| DESCRIPTION OF THE TASK |
Continue the intern spotlight interview with Claire Nguyen from the point where it ends.

| TEXT UNDER STUDY |
━━━━━━━━━━━━━━━━

Intern Spotlight: Claire Nguyen

Meet Claire Nguyen, one of our interns for our 2020 Summer Intern class! Claire (she/her) is a second-generation Vietnamese American undergraduate at Penn majoring in History with minors in Asian American Studies and English. She has immersed herself in several Southeast Asian American spaces including the Penn Vietnamese Students’ Association, VietLead’s Civic Empowerment and Census Field Teams, and UC Berkeley’s Southeast Asian Student Coalition. She currently sits on Penn’s Asian American Studies program’s Undergraduate Advisory Board as Co-Chair and is in the inaugural class of the Penn Asian American Studies Fellows, with whom she is researching Asian American and Pacific Islander incarceration and deportation.

Read on for more about Claire!

Q: What made you want to work with APIAVote?

I have been involved in electoral organizing locally in Philadelphia as an Issue Lead on VietLead’s Civic Empowerment Team and a canvasser on their 2020 Census Field Team. However, I wanted to better understand how a national organization like APIAVote organizes on a larger scope. I have had a few friends previously intern at APIAVote, and they all had wonderful experiences, so I decided to apply. I was actually supposed to study abroad in London this summer, but due to COVID-19, the study abroad program was suspended. I may not be sipping tea by the Thames, but working with APIAVote staff during a crucial year for civic engagement has been awesome! Being behind the scenes during the Presidential Town Hall and Leadership Summit was super cool.

Q: Have you learned anything interesting during your time here?

Voting looks very different state-to-state. Working on COVID-19 updates to the state-specific election information pages on APIAVote’s website, I was able to see how drastically different local voting policies were. In my home state California, vote-by-mail is nothing new. In Pennsylvania, where I currently call home, vote-by-mail was introduced for the first time during the 2020 Primary Election in June. In other states, legislators are taking it to the courts to prevent people from voting-by-mail. It’s been interesting to track these changes and watch for these changes, especially during our very unique circumstances in 2020 as a Presidential election year, a Census year, and a fully-fledged pandemic year. I have gained an invaluable vantage point to voting across the country, and it has enriched my perspective on how important it is to empower and mobilize the AAPI electorate through any circumstance.

━━━━━━━━━━━━━━━━

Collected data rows
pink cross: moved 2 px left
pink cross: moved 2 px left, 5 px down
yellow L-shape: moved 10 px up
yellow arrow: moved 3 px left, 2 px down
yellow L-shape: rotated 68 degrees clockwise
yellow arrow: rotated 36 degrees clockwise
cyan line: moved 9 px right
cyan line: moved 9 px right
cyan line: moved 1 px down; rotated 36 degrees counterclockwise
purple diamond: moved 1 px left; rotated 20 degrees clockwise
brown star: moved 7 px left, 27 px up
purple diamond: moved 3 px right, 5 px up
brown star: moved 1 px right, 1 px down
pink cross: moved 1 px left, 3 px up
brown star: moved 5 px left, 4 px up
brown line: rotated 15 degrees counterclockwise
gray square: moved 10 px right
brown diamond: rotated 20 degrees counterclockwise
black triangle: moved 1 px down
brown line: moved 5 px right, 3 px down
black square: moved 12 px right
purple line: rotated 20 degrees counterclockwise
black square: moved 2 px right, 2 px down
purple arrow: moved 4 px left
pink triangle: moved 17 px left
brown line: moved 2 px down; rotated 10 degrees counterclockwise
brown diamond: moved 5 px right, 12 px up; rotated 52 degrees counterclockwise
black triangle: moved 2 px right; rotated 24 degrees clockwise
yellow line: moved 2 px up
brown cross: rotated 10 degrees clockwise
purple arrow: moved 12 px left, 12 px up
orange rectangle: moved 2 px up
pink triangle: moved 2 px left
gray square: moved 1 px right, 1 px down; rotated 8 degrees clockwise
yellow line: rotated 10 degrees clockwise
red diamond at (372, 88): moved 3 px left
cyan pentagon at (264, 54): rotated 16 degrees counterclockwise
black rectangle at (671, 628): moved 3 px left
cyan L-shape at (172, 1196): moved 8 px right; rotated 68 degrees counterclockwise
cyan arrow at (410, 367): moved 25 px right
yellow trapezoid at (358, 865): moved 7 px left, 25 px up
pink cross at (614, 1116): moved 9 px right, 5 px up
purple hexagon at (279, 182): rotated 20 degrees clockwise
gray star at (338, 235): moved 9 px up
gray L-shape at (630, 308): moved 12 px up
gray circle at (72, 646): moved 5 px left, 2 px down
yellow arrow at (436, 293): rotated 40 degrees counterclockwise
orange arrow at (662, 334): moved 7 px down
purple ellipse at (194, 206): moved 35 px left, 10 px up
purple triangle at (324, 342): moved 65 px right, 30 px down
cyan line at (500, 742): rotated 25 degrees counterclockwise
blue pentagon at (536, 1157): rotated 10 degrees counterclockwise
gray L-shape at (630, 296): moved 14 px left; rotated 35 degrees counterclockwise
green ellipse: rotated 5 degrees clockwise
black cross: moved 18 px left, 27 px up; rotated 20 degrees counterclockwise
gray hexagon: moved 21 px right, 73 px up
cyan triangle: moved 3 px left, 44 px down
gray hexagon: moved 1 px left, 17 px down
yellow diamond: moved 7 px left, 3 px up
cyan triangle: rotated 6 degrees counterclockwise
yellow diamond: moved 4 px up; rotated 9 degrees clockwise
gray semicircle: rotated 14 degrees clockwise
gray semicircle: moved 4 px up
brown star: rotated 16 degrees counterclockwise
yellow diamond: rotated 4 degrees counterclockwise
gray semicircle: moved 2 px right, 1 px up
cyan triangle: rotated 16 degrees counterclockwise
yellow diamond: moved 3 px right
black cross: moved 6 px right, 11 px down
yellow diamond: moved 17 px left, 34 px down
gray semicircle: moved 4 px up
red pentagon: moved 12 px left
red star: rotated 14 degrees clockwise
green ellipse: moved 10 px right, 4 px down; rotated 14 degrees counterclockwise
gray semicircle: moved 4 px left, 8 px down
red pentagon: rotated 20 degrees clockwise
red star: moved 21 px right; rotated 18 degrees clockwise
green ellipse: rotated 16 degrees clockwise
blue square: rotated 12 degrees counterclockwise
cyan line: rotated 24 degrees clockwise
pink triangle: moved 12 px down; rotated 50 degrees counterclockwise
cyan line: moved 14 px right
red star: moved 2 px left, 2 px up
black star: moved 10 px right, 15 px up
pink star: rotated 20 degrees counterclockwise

━━━━━━━━━━━━━━━━

| RESULT OF THE TASK |
Q: Name one memorable experience you had with us.

With Chris, our Field Associate, I have been working on a Census education curriculum for NCAPA that has incorporated some bits of Ethnic Studies in the social studies section of the curriculum. Chris and I were able to pilot the curriculum in a classroom in Tacoma, Washington, and it was really fun and exciting for me to come up with activities and to implement them in the classroom. My mom, a Vietnamese refugee, was actually first resettled in Tacoma. While building the curriculum for the pilot, I learned a lot from Chris (who is from the Tacoma area) about local history in Tacoma, and this really encouraged me to learn more about my family history, especially the lesser known things like what it was like to be one of two Vietnamese families in all of Tacoma during the 1970s. I am very passionate about making Ethnic Studies more accessible, and it was great to do this through Census Education while also learning more about my family history.

Q: Why is it important to amplify AAPI voices?

AAPIs are the fastest growing minority in the group in the United States. We have so much potential for power as an electorate, and we need to empower our communities to get out and make changes in our world. We have unique experiences as migrant communities, and we understand how to build systems of collective care in order to make our communities prosperous. When we tap into this power, we will be unstoppable.

Q: What do you do in your spare time?

I love to cook with copious amounts of garlic. Nothing beats the smell of sizzling garlic and onion in hot oil. I also love to watercolor paint. I am a very impatient person, so watercolor painting is one way for me to mediate and practice patience. This summer, I have been helping my mom garden, and I harvest cherry tomatoes every evening. That has been a favorite summer activity of mine.